Книгу, конечно, можно читать как путеводитель по Городу – в некоторых уже появившихся рецензиях ее так и называют. Можно, научишься многому. Но все-таки она – ничуть не в меньшей степени! – окажется путеводителем и по личности автора: текст еще и очень личный, неотделимый от прихотливо-персональной памяти одного-единственного человека. В том числе – телесной. Деревянные, пропитанные креозотом шпалы на старой железнодорожной станции близ Яффо, откуда "в 1907 году поезд доставил Агнона в Иерусалим", своим запахом немедленно возвращают автора к началу его собственной жизни: "запах детства: где еще встретишь деревянные шпалы?" Уличный "жонглер, работающий с семью каучуковыми шариками", вызывает воспоминание о том, как в детстве автор "расшвыривал об стенку теннисные мячи, следуя методике вратарских тренировок по координации движений, разработанной Владиславом Третьяком". А сиюминутные чувственные впечатления – "свежий аромат моря и капельная взвесь разбитых о камни волн" – обращают его (и нас!) к дочеловеческой истории и к вечности мифа: "Море ночью особенно первобытно. Многие сотни тысяч лет оно ничем не отличалось от того, что видим мы сейчас. То же видел и Иона, где-то совсем рядом, у берегов Яффо на пути в китовое чрево".
От мифа, истории, биографий великих культуротворцев до собственной жизни – даже не один шаг: это все существует здесь и сейчас, сразу, и одно отдельно от другого не воспринимается. Иерусалим прочитывается в буквальном смысле собственным телом, что не мешает метафизичности этого прочтения: каждая деталь на этой жаркой поверхности, не переставая быть самой собой, дышащей и сочной, ведет в глубину и высоту. Город и человек удивительным образом оказываются сомасштабны – очень возможно, что дело тут не только в авторском восприятии, но и в особенной здешней оптике, которую задает сама земля Израиля. "<…> прибытие в Израиль похоже на то, как из пучины безвременья человек поднимается на борт корабля "Время" и осматривается, пытаясь понять по звездам, где в океане в данный момент находится не судно, а сама эпоха".

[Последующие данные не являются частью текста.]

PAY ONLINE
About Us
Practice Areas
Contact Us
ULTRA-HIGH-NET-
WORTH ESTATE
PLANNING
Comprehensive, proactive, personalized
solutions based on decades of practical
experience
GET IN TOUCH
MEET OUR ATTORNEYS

Зрение в этих местах разрастается, крепнет, набирает метафизическую мощь и начинает усматривать неочевидное. Проживание города, начавшееся с топтания в аэропорту и разрозненных бытовых деталей, мало-помалу становится персональной онтологией – проявлением устройства бытия вообще. Иличевский видит, как от Иерусалима тянутся ниточки к иным частям мира – к другим ли странам, к великим ли текстам, к первопринципам ли мироустройства – к геометрии, к стереометрии, – и тут уже мы не в царстве ли Платоновых идей? "В Иерусалиме тело подчиняется движению по сфере с шаром Храма на одном из полюсов, причем непонятно, на котором именно: верхнем или нижнем; и оттого кажется, что в дело где-то вмешивается лист Мебиуса. Следовательно, Иерусалим – лепестковая поверхность сферы, сложно обернутая вокруг шара Храма, входы в который находятся на сфере там и здесь". А отсылает нас это – "с точностью до гомеоморфизма" – к "топологии художественного пространства "Божественной комедии" Данте, с необходимой ссылкой на работу Флоренского "О мнимостях в геометрии". Отражается в Городе, – мнится, – даже загробное бытие: "Мне всегда представлялось, – пишет он, – запредельное – потустороннее существование вознесенным и разложенным по таким ярусам, мосткам, островкам; я воображал его зримо подобным гнездовью, многоуровневым счастьем пребывания…" Не говоря уж о том, что даже простое иерусалимское "кладбище на уступах похоже на пчельник, каких полно в горах Армении", история которой "представляется рифмой к истории Святой земли", а "белоснежный Ферапонтов монастырь к северу от Вологды" однажды привиделся автору "исполненным в камне миражом Иерусалима". По всем Соединенным Штатам раскатываются, грохоча впечатанной в звуки памятью, топонимы типа Jerusalem и Jerico; тут же – "библейские имена президентов и простых американцев". И как забыть "российский Новый Иерусалим со своей Голгофой, со своим Кедроном"? А вот, с другой стороны, и ботаника: "Иерусалим похож на росток гороха, поднявшегося выше неба, на разветвленную воздухоросль…" Да и попросту: "Почему-то кажется очевидным, что сложное и в то же время компактное устройство Иерусалима находится в отношении подобия со всем миром". Мир отзывается в Городе, отражается в нем. Город городов, Иерусалим – иносказание мира, мир – иносказание Иерусалима. Он читается как внятное, концентрированное сообщение от Того, Кто все создал; может быть истолкован как священный текст.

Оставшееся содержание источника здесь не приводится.